What you return must match, exactly, the lines running from the one containing "text [187, 967, 1053, 1578]" to the end of the data, both included, and must contain no pictures.
(Beginning of Exercise data)
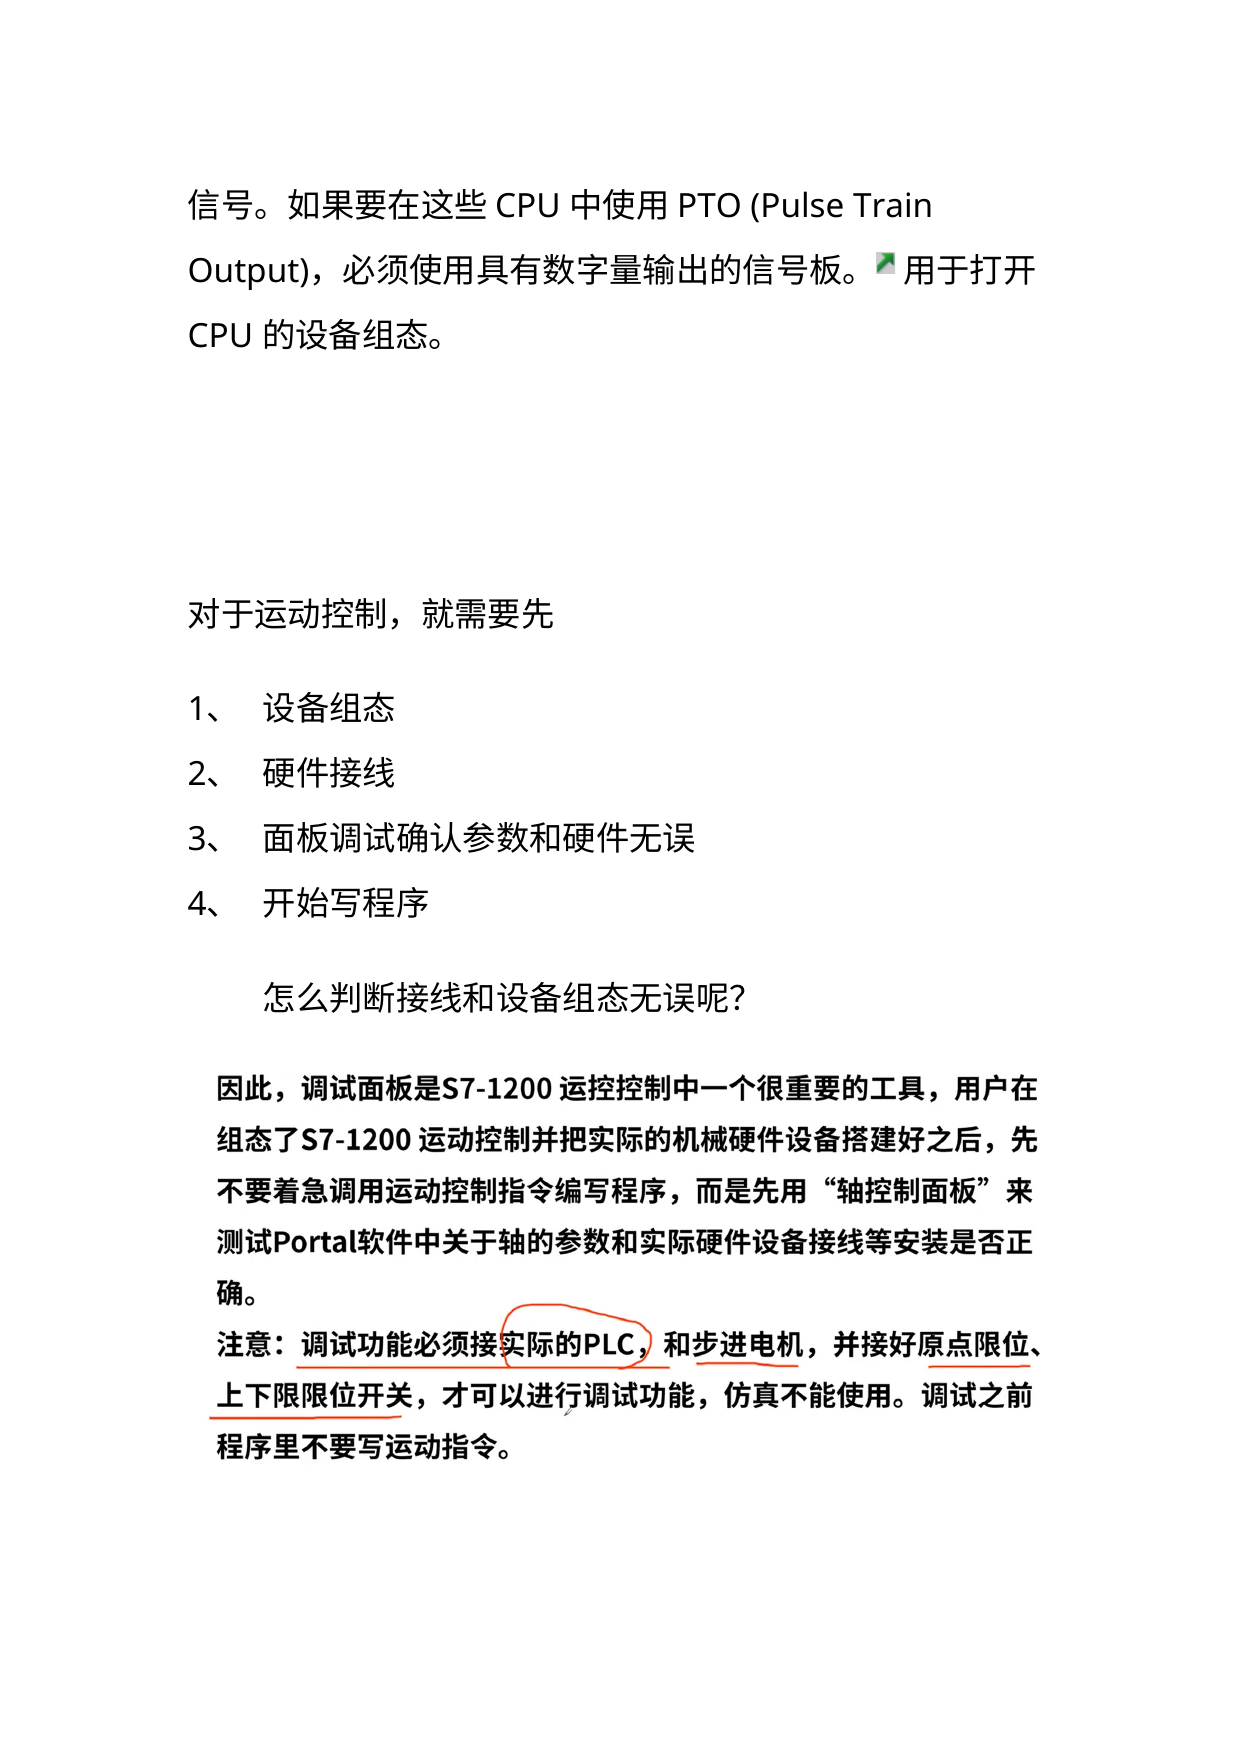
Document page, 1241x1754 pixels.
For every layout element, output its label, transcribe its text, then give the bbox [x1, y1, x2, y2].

list 硬件接线 [187, 759, 1053, 824]
list 设备组态 [187, 665, 1053, 730]
picture [876, 252, 896, 274]
text 对于运动控制，就需要先 [187, 571, 1053, 636]
list 开始写程序 [187, 948, 1053, 1013]
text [187, 162, 1053, 357]
text 怎么判断接线和设备组态无误呢？ [262, 1042, 1053, 1107]
list 面板调试确认参数和硬件无误 [187, 854, 1053, 919]
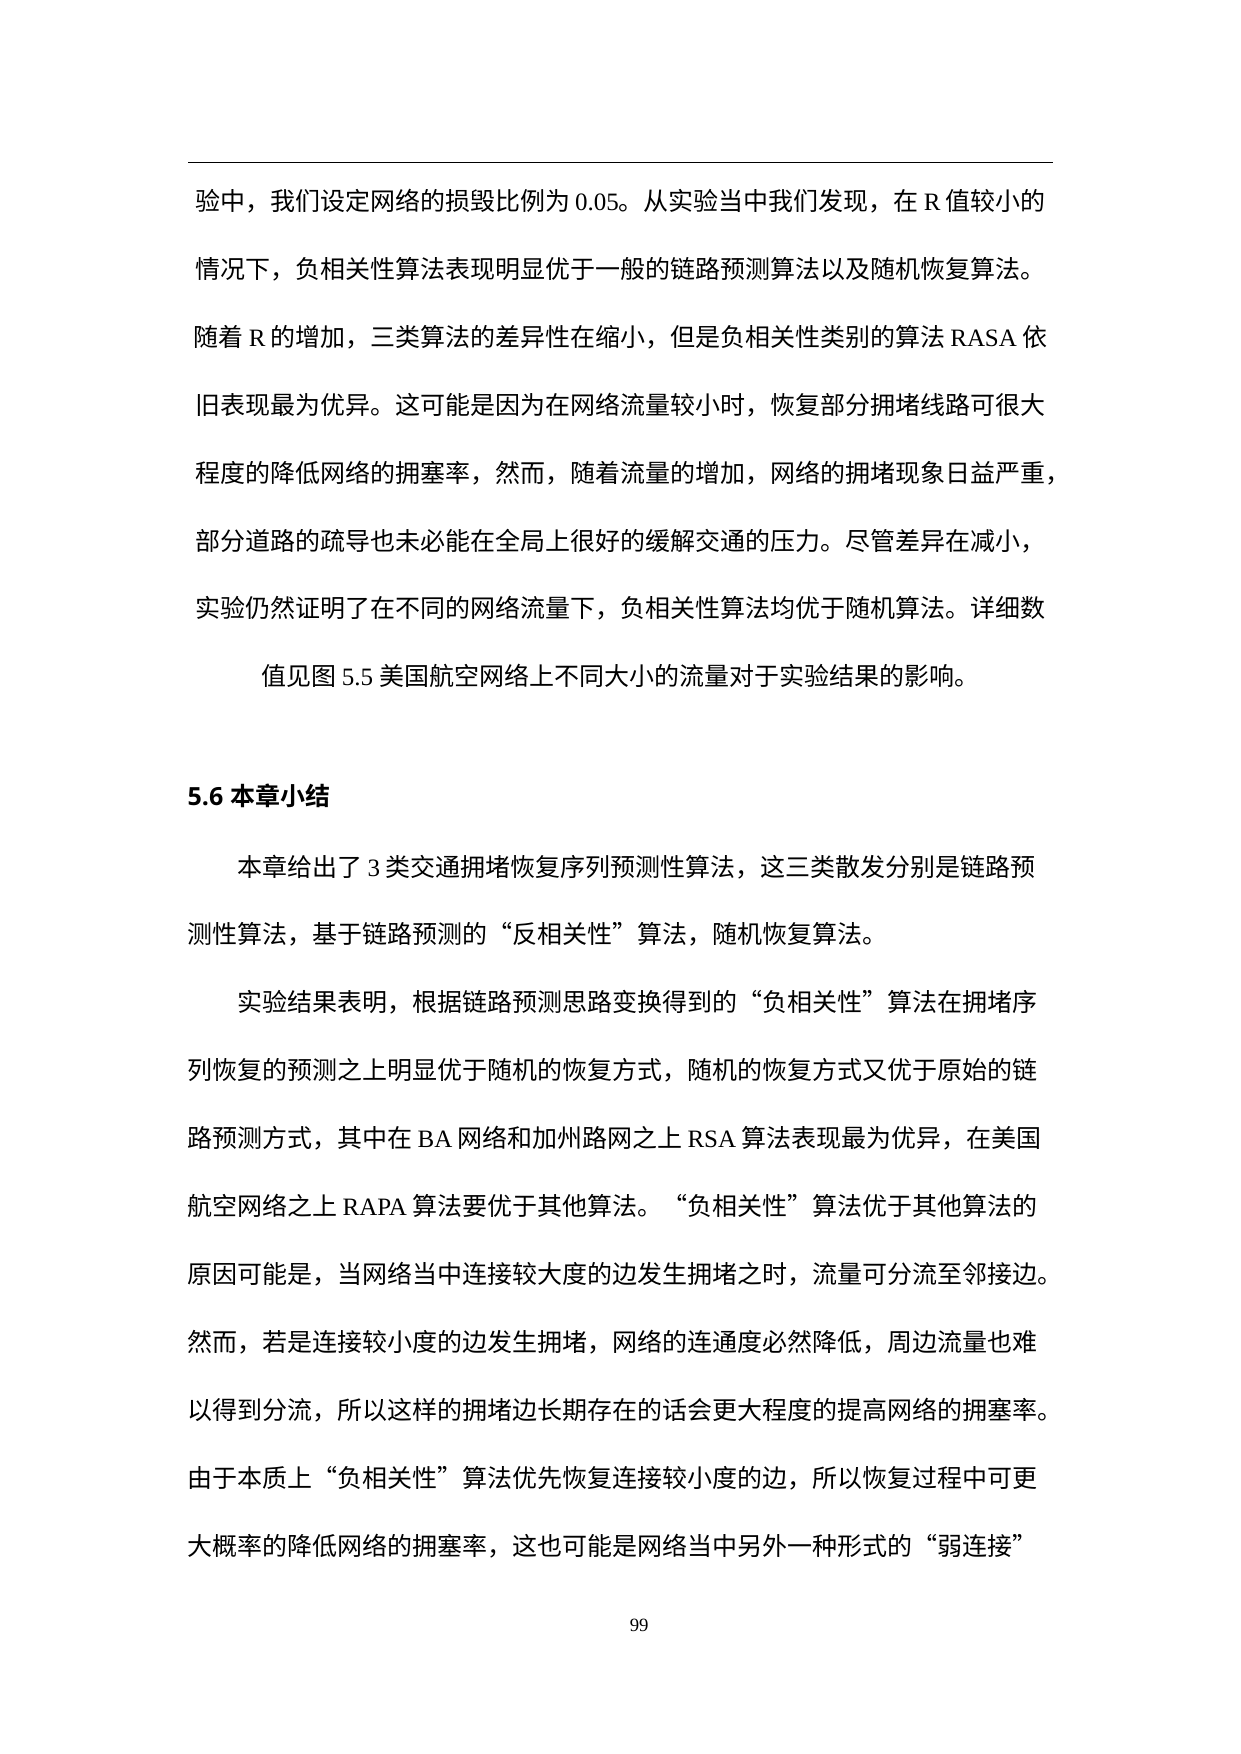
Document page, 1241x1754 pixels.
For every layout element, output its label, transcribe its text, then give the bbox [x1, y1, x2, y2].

text 本章给出了3类交通拥堵恢复序列预测性算法，这三类散发分别是链路预测性算法，基于链路预测的“反相关性”算法，随机恢复算法。 [187, 831, 1053, 967]
subtitle 5.6 本章小结 [187, 777, 1053, 813]
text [187, 166, 1053, 709]
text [187, 967, 1053, 1578]
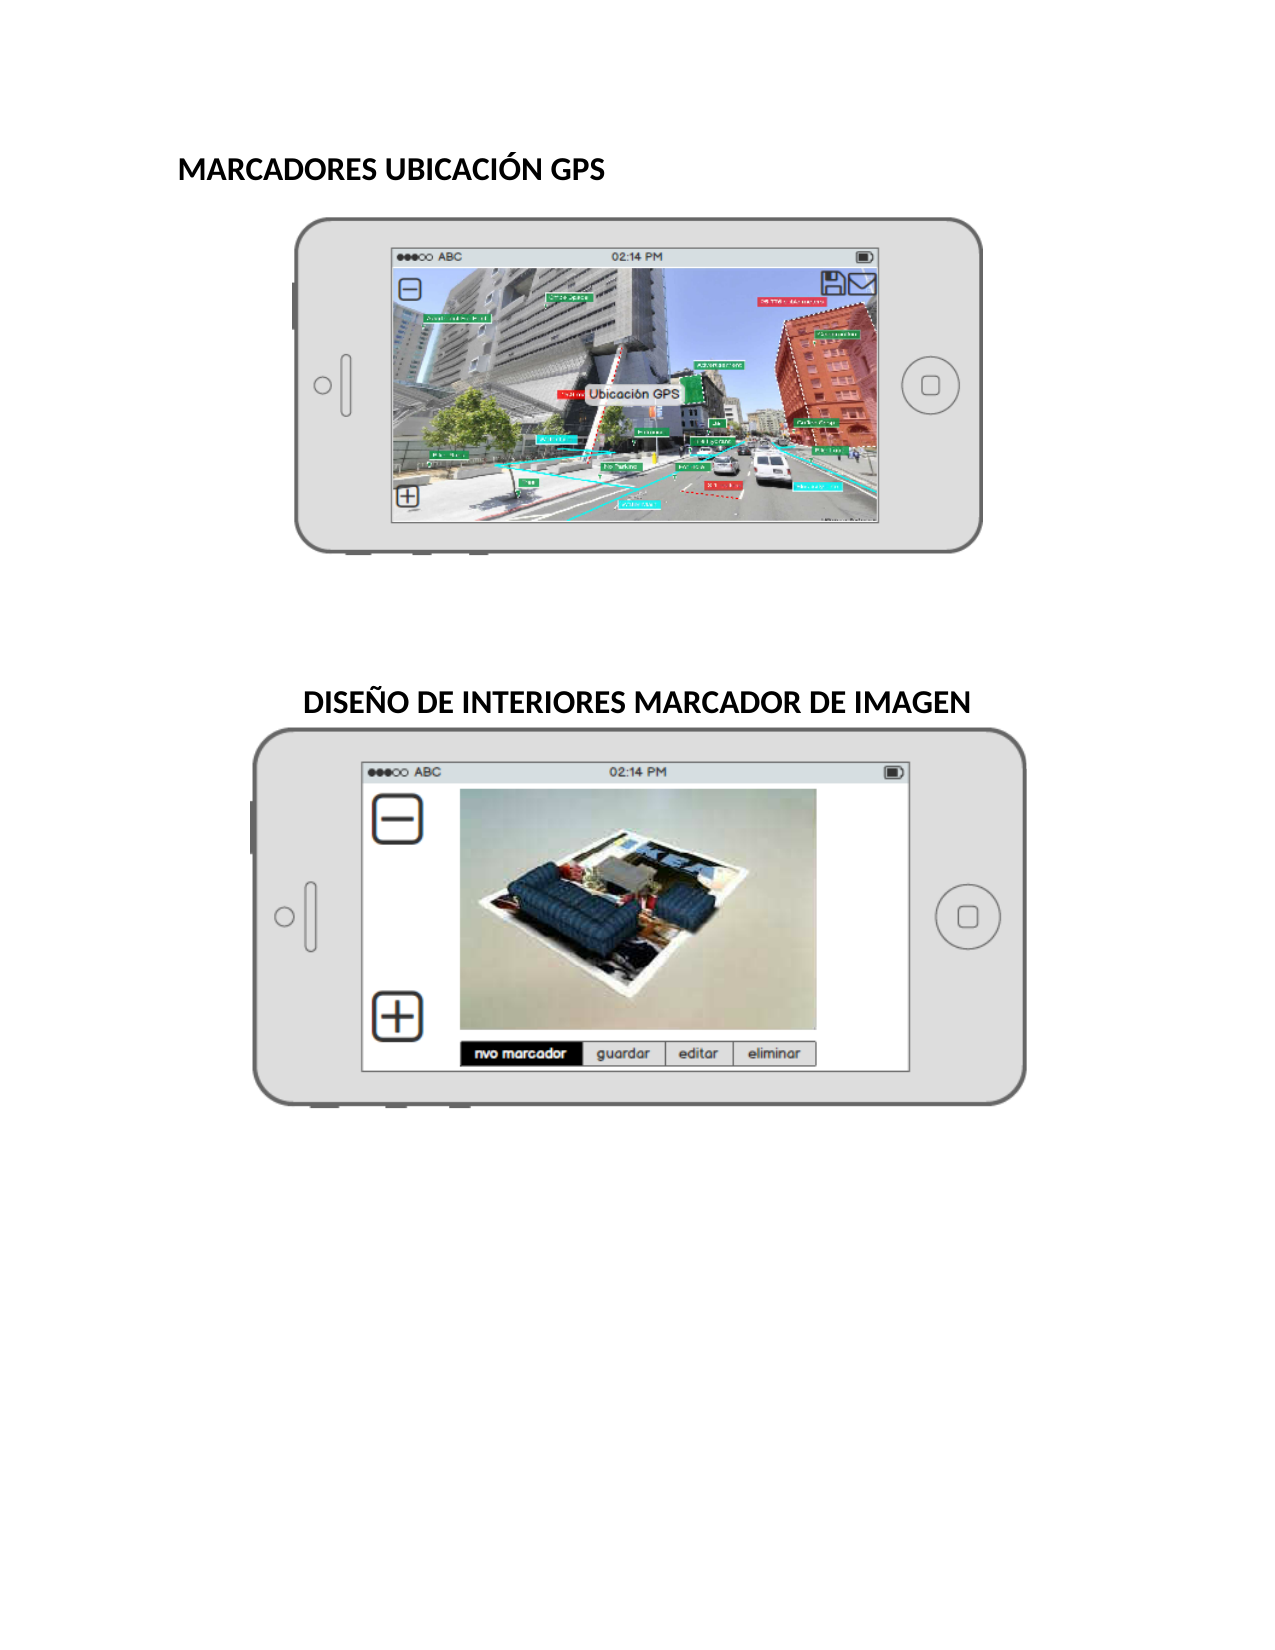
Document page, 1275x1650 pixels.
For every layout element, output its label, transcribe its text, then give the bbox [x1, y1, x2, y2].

text DISEÑO DE INTERIORES MARCADOR DE IMAGEN [177, 681, 1098, 1220]
picture [292, 215, 983, 556]
text MARCADORES UBICACIÓN GPS [177, 148, 1098, 188]
picture [250, 725, 1027, 1109]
(End of Exercise data)
● Answer to this task:
text [187, 967, 1053, 1578]
Document page, 1275x1650 pixels.
For every layout element, output its label, transcribe its text, then give the bbox [x1, y1, x2, y2].

text DISEÑO DE INTERIORES MARCADOR DE IMAGEN [177, 681, 1098, 1220]
picture [292, 215, 983, 556]
text MARCADORES UBICACIÓN GPS [177, 148, 1098, 188]
picture [250, 725, 1027, 1109]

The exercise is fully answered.